SOURCE RECORDS: Begin

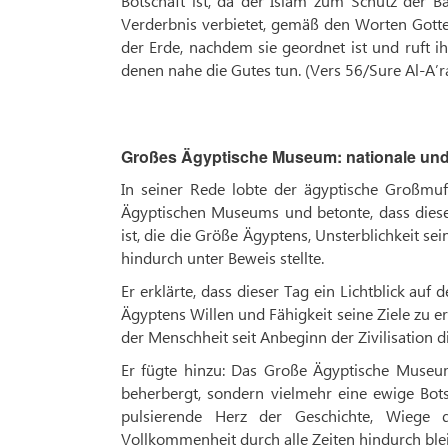
Botschaft ist, da der Islam zum Schutz der
Verderbnis verbietet, gemäß den Worten Gottes 
der Erde, nachdem sie geordnet ist und ruft i
denen nahe die Gutes tun. (Vers 56/Sure Al-A’r
Großes Ägyptische Museum: nationale und
In seiner Rede lobte der ägyptische Großmu
Ägyptischen Museums und betonte, dass dieses 
ist, die die Größe Ägyptens, Unsterblichkeit se
hindurch unter Beweis stellte.
Er erklärte, dass dieser Tag ein Lichtblick au
Ägyptens Willen und Fähigkeit seine Ziele zu 
der Menschheit seit Anbeginn der Zivilisation di
Er fügte hinzu: Das Große Ägyptische Museum
beherbergt, sondern vielmehr eine ewige Bots
pulsierende Herz der Geschichte, Wiege 
Vollkommenheit durch alle Zeiten hindurch ble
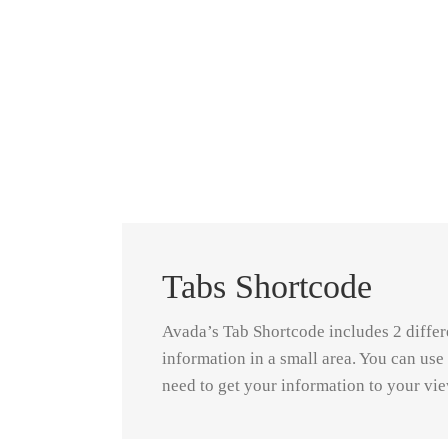
Tabs Shortcode
Avada’s Tab Shortcode includes 2 differen
information in a small area. You can use
need to get your information to your vie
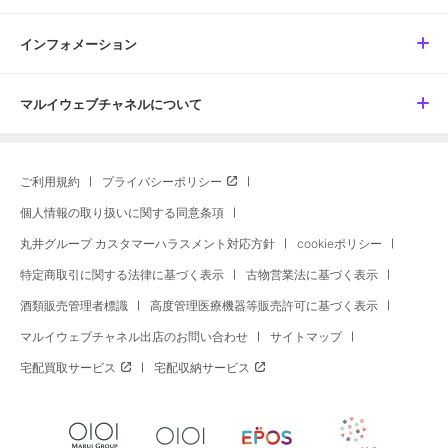
インフォメーション
マルイウェブチャネルについて
ご利用規約
プライバシーポリシー
個人情報の取り扱いに関する同意条項
丸井グループ カスタマーハラスメント対応方針
cookieポリシー
特定商取引に関する法律に基づく表示
古物営業法に基づく表示
酒類販売管理者標識
高度管理医療機器等販売許可に基づく表示
マルイウェブチャネル出店のお問い合わせ
サイトマップ
宅配買取サービス
宅配収納サービス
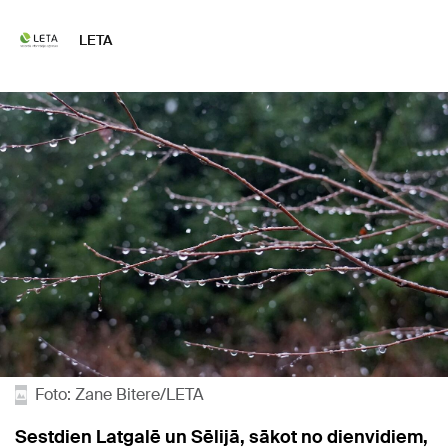
LETA
Foto: Zane Bitere/LETA
Sestdien Latgalē un Sēlijā, sākot no dienvidiem,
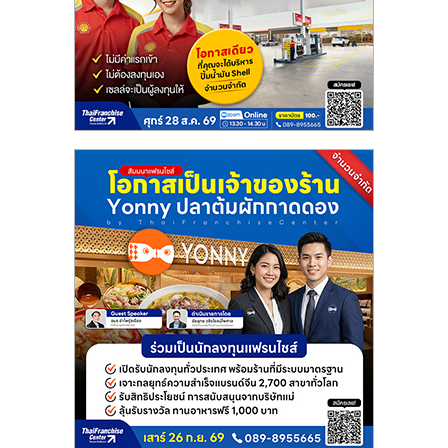
ลงทุน
และ
ขยาย
สา
ขา
แฟ
รน
ไชส์,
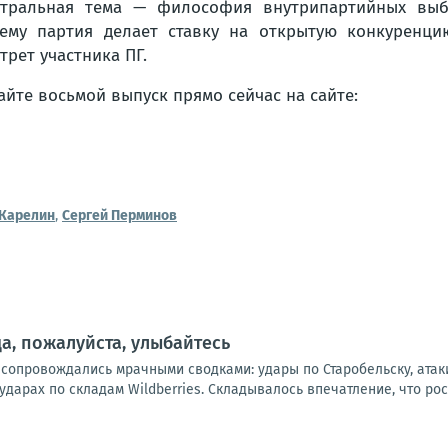
тральная тема — философия внутрипартийных вы
ему партия делает ставку на открытую конкуренц
трет участника ПГ.
айте восьмой выпуск прямо сейчас на сайте:
 Карелин
,
Сергей Перминов
а, пожалуйста, улыбайтесь
 сопровождались мрачными сводками: удары по Старобельску, атак
дарах по складам Wildberries. Складывалось впечатление, что рос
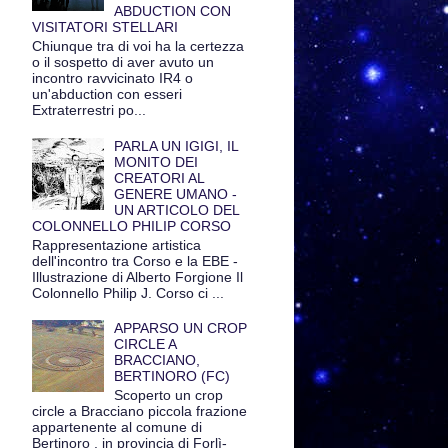
ABDUCTION CON
VISITATORI STELLARI
Chiunque tra di voi ha la certezza
o il sospetto di aver avuto un
incontro ravvicinato IR4 o
un'abduction con esseri
Extraterrestri po...
PARLA UN IGIGI, IL
MONITO DEI
CREATORI AL
GENERE UMANO -
UN ARTICOLO DEL
COLONNELLO PHILIP CORSO
Rappresentazione artistica
dell'incontro tra Corso e la EBE -
Illustrazione di Alberto Forgione Il
Colonnello Philip J. Corso ci ...
APPARSO UN CROP
CIRCLE A
BRACCIANO,
BERTINORO (FC)
Scoperto un crop
circle a Bracciano piccola frazione
appartenente al comune di
Bertinoro , in provincia di Forlì-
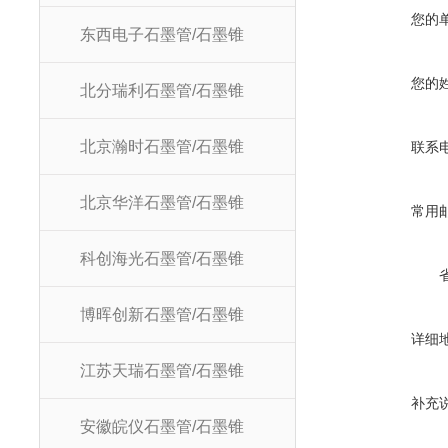
您的
东西电子石墨管/石墨锥
您的
北分瑞利石墨管/石墨锥
北京瀚时石墨管/石墨锥
联系
北京华洋石墨管/石墨锥
常用
科创海光石墨管/石墨锥
博晖创新石墨管/石墨锥
详细
江苏天瑞石墨管/石墨锥
补充
安徽皖仪石墨管/石墨锥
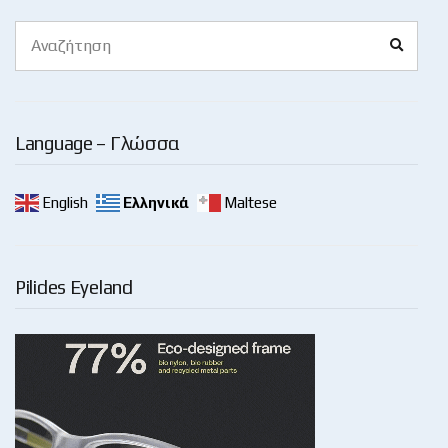
Search
Search
for:
Language – Γλώσσα
English
Ελληνικά
Maltese
Pilides Eyeland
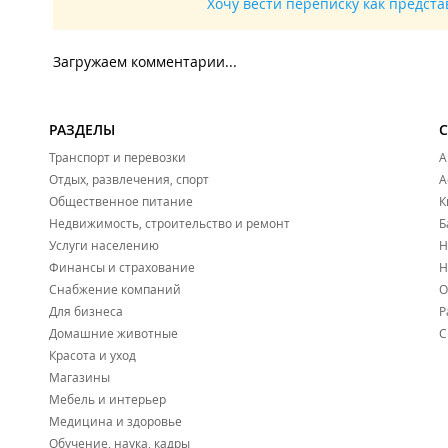
Хочу вести переписку как предст
Загружаем комментарии...
РАЗДЕЛЫ
Транспорт и перевозки
А
Отдых, развлечения, спорт
А
Общественное питание
К
Недвижимость, строительство и ремонт
Б
Услуги населению
Н
Финансы и страхование
Н
Снабжение компаний
О
Для бизнеса
Р
Домашние животные
С
Красота и уход
Магазины
Мебель и интерьер
Медицина и здоровье
Обучение, наука, кадры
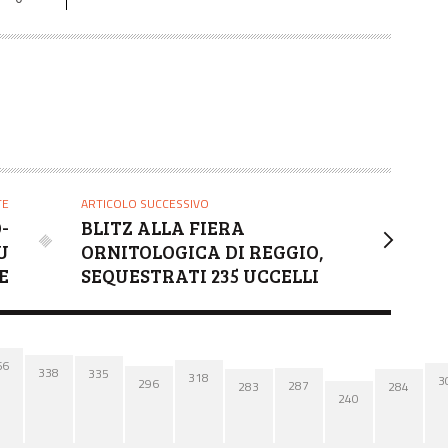
TE
ARTICOLO SUCCESSIVO
-
BLITZ ALLA FIERA
U
ORNITOLOGICA DI REGGIO,
E
SEQUESTRATI 235 UCCELLI
66
338
335
318
3
296
287
284
283
240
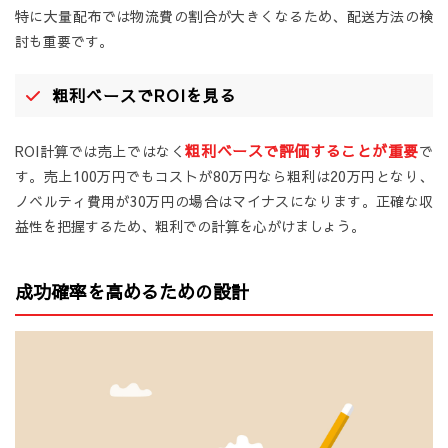
特に大量配布では物流費の割合が大きくなるため、配送方法の検
討も重要です。
粗利ベースでROIを見る
粗利ベースで評価することが重要
ROI計算では売上ではなく
で
す。売上100万円でもコストが80万円なら粗利は20万円となり、
ノベルティ費用が30万円の場合はマイナスになります。正確な収
益性を把握するため、粗利での計算を心がけましょう。
成功確率を高めるための設計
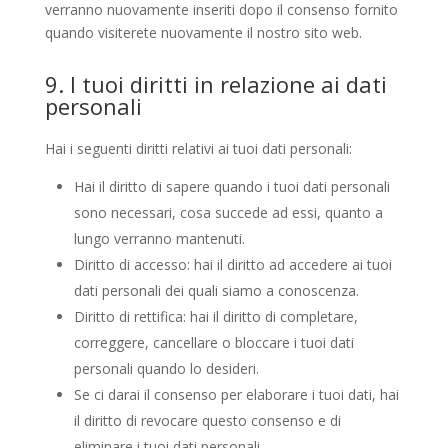
verranno nuovamente inseriti dopo il consenso fornito
quando visiterete nuovamente il nostro sito web.
9. I tuoi diritti in relazione ai dati
personali
Hai i seguenti diritti relativi ai tuoi dati personali:
Hai il diritto di sapere quando i tuoi dati personali
sono necessari, cosa succede ad essi, quanto a
lungo verranno mantenuti.
Diritto di accesso: hai il diritto ad accedere ai tuoi
dati personali dei quali siamo a conoscenza.
Diritto di rettifica: hai il diritto di completare,
correggere, cancellare o bloccare i tuoi dati
personali quando lo desideri.
Se ci darai il consenso per elaborare i tuoi dati, hai
il diritto di revocare questo consenso e di
eliminare i tuoi dati personali.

SOURCE RECORDS: End

### [EXERCISE PROMPT]
Your response should be each line that includes the word "dass", copied from the records.

### [ANSWER SECTION]
Ägyptischen Museums und betonte, dass dieses 
Er erklärte, dass dieser Tag ein Lichtblick au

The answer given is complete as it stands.